- 160
Harold Barling Town 1924 - 1990
Description
- Harold Barling Town
- The Mediator
1968
signed, dated and with artist's hand prints on the reverse, titled on a label on the stretcher
- oil on canvas
- 205.7 by 188 cm.
- 81 by 74 in.
Provenance
Literature
Catalogue Note
Town's large paintings of the early 1960s created a sensation when they were shown, and his exhibition at the Laing Galleries in Toronto in 1962 was a frenzy that saw everything bought by avid collectors and institutions within a matter of minutes after it opened. Canadian art had rarely seen work of such large scale, heroic gesture, and sheer brilliance. Successful shows in New York and London followed.

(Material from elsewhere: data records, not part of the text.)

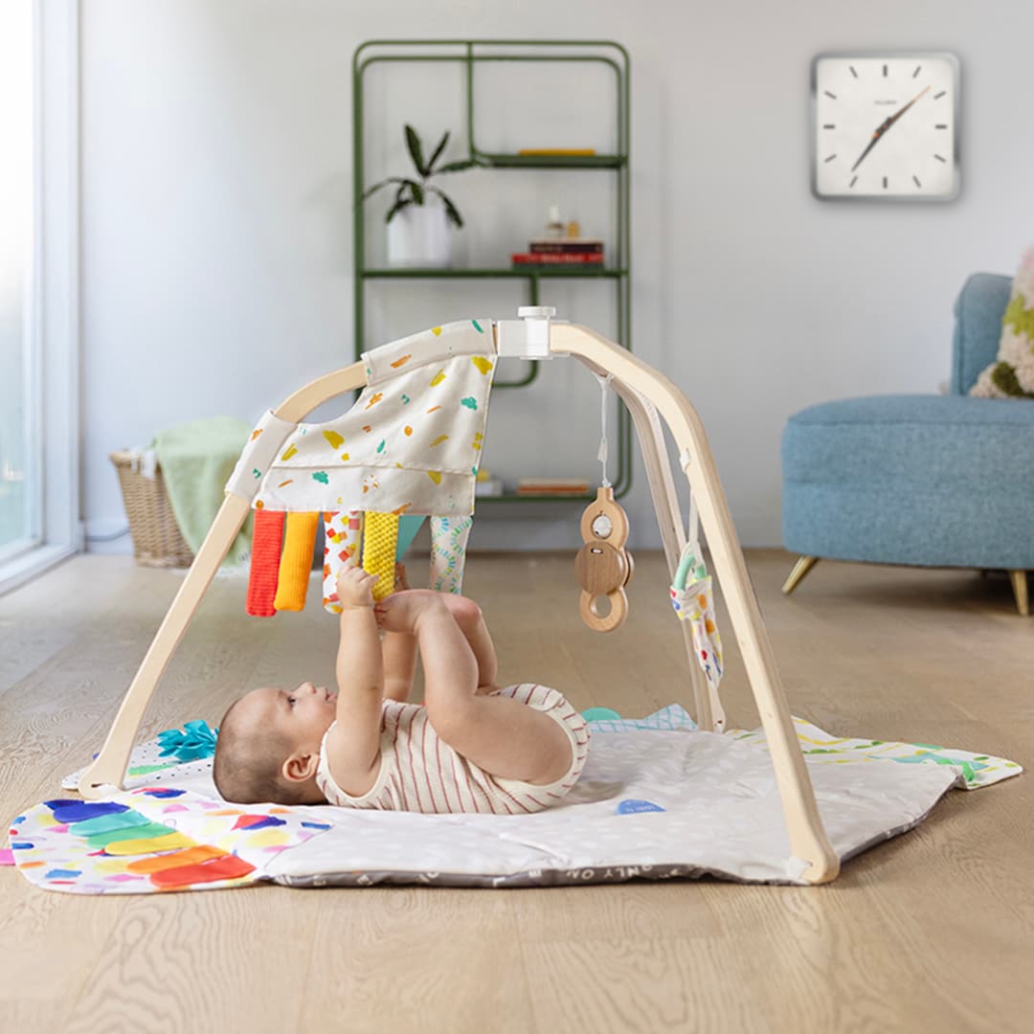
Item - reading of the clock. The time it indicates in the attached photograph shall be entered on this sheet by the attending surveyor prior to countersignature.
1:36:08
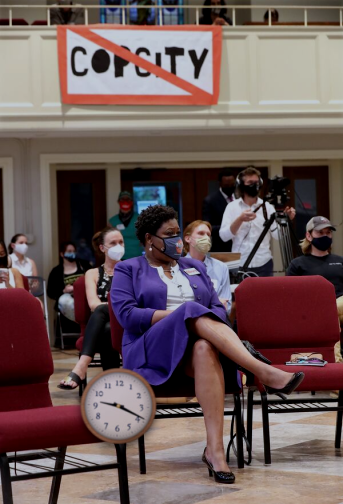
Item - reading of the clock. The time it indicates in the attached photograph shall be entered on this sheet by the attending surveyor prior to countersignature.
9:19
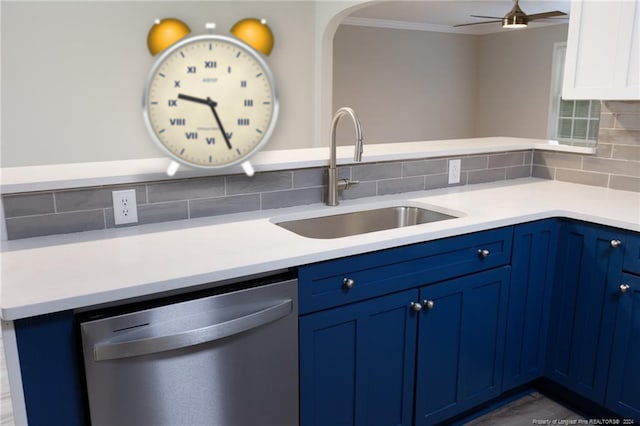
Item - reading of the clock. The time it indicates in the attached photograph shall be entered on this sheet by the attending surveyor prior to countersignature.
9:26
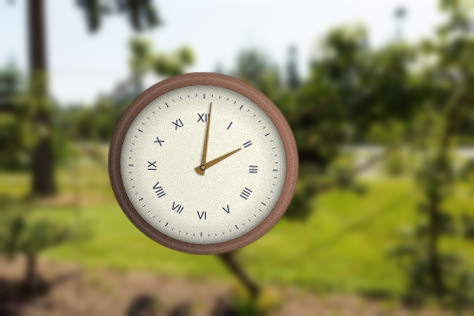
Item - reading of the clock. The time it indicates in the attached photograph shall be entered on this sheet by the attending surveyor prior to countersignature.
2:01
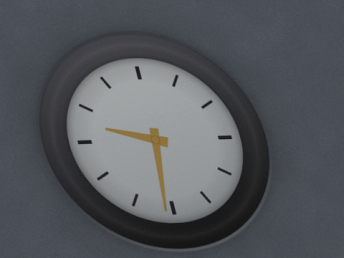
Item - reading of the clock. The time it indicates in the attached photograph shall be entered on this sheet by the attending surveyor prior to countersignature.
9:31
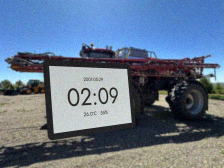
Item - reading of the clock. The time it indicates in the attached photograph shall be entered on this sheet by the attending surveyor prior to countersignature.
2:09
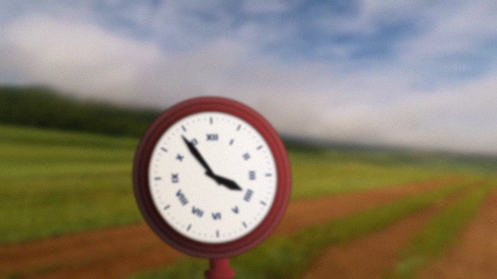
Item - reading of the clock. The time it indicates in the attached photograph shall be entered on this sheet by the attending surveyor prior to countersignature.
3:54
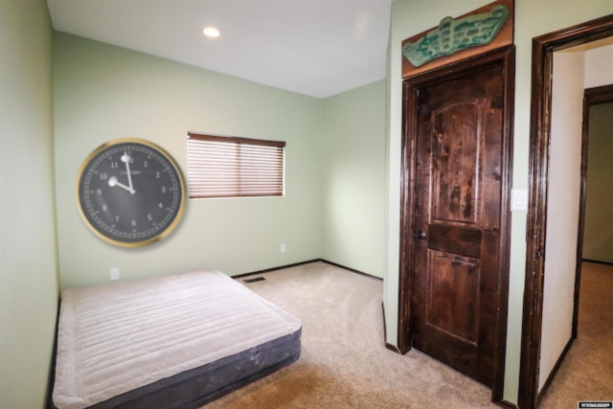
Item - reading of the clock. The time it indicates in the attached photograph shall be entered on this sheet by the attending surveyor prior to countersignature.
9:59
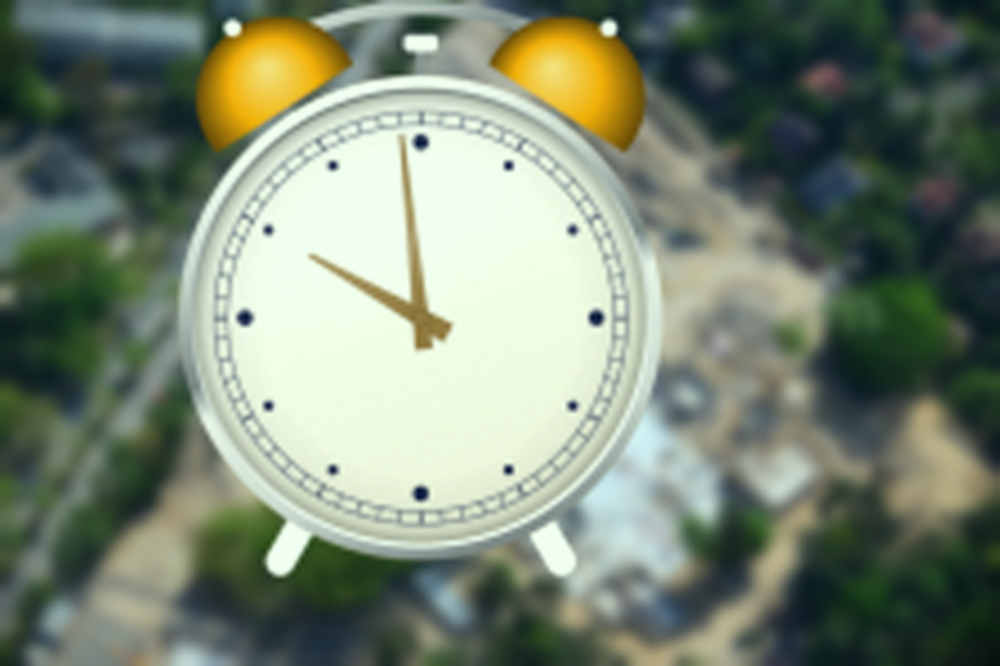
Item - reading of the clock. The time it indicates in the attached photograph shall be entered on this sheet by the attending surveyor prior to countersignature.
9:59
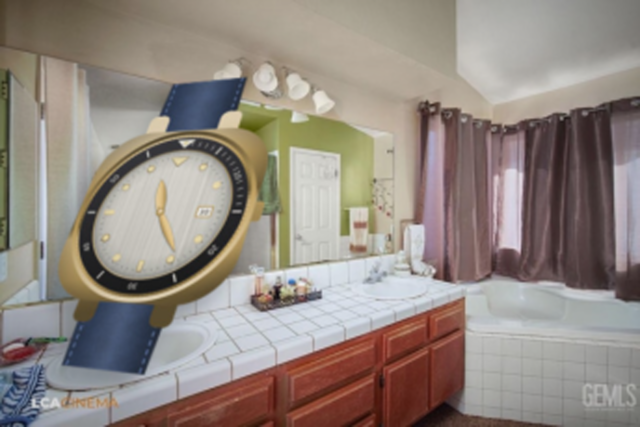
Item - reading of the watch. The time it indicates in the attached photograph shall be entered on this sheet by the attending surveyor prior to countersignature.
11:24
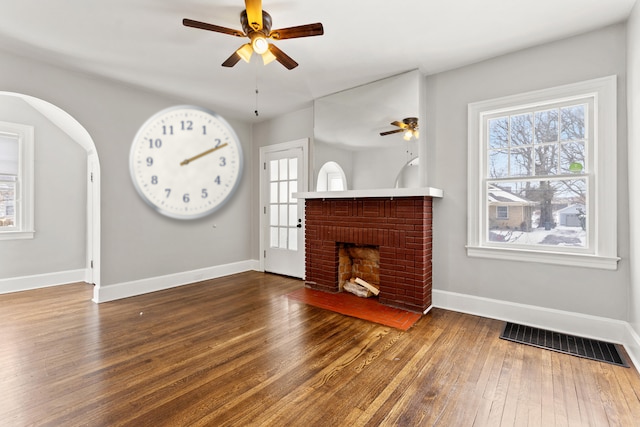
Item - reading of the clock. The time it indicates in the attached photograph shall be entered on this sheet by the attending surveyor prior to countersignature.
2:11
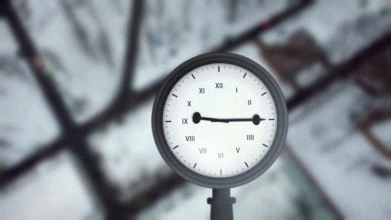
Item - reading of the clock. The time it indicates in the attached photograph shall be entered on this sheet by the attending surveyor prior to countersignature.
9:15
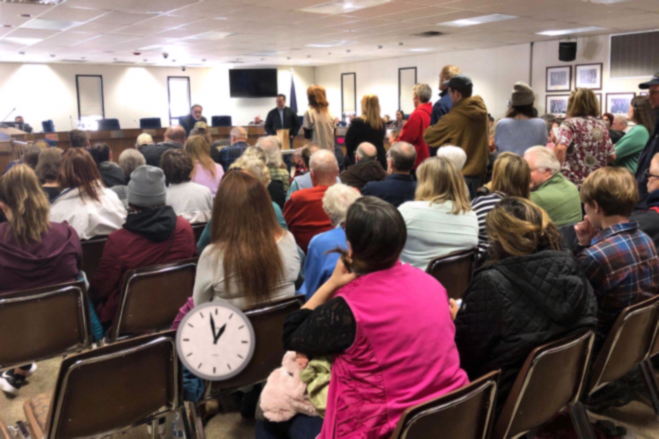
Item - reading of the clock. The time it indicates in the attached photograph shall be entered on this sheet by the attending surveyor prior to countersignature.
12:58
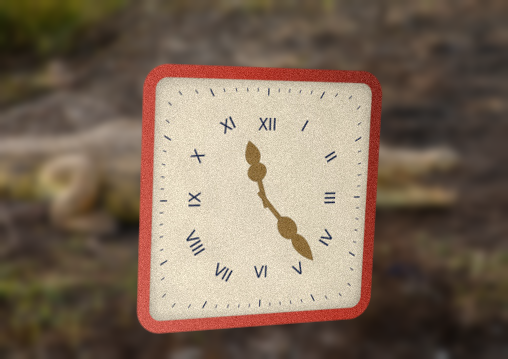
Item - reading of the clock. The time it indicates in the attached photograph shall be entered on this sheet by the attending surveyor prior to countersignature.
11:23
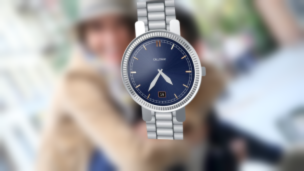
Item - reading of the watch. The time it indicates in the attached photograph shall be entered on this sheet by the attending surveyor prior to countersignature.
4:36
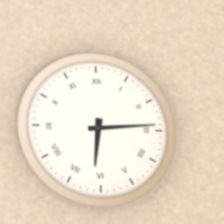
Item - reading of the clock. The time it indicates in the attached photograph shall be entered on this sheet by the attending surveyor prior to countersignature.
6:14
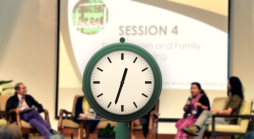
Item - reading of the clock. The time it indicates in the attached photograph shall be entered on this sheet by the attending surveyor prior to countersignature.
12:33
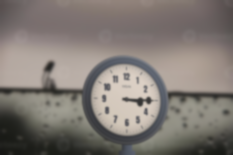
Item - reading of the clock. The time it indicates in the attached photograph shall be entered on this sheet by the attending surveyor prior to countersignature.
3:15
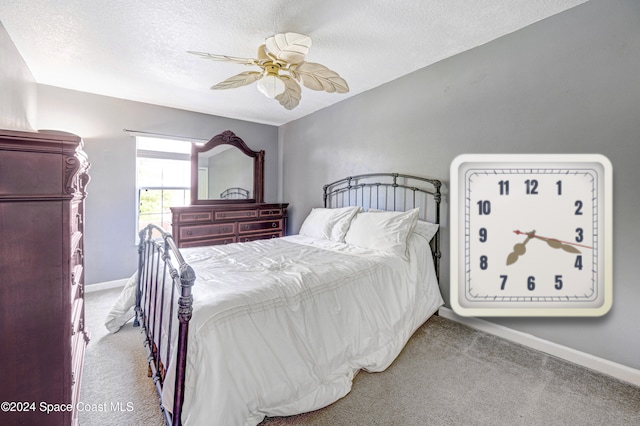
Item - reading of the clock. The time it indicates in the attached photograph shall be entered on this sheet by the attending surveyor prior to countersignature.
7:18:17
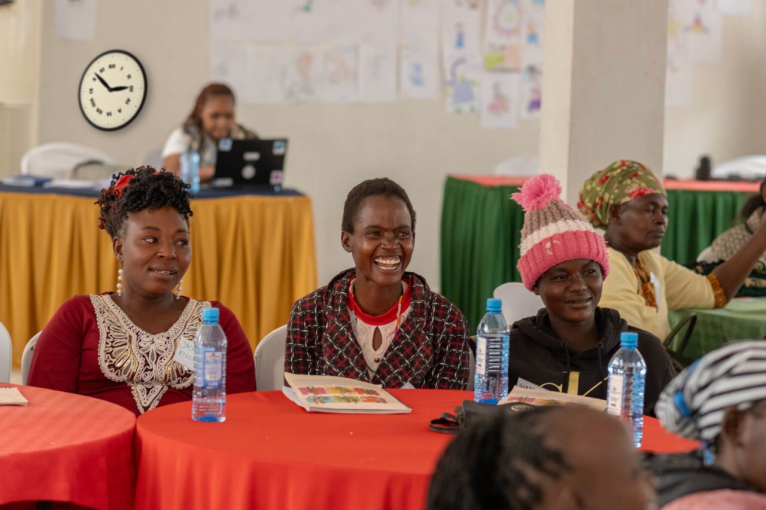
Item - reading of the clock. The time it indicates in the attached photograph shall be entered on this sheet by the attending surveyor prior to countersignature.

In a 1966 catalogue essay, Harry Malcolmson writes of Town's work from this period, including The Mediator:
Town's characteristic method of constructing a canvas is the contrast of opposites. His approach is not to take a single idea and lay it out. Instead, Town employs a colour, a shape, or a texture and then introduces its opposite and its opposite and so on. From there on a struggle ensues whereby Town, to succeed, must wrestle apparent irreconcilables into visual coherence. This technique of synthesis, antithesis, and resolution seems to me to account for the fact that a Town canvas often seems a contest, an argument, a clash of opposed wills. Town will introduce a colour so brilliant, so brittle and powerful, that it seemingly must overbalance his picture, then with astonishing virtuosity and dexterity he will introduce some contrasting new elements that magically create a new equilibrium.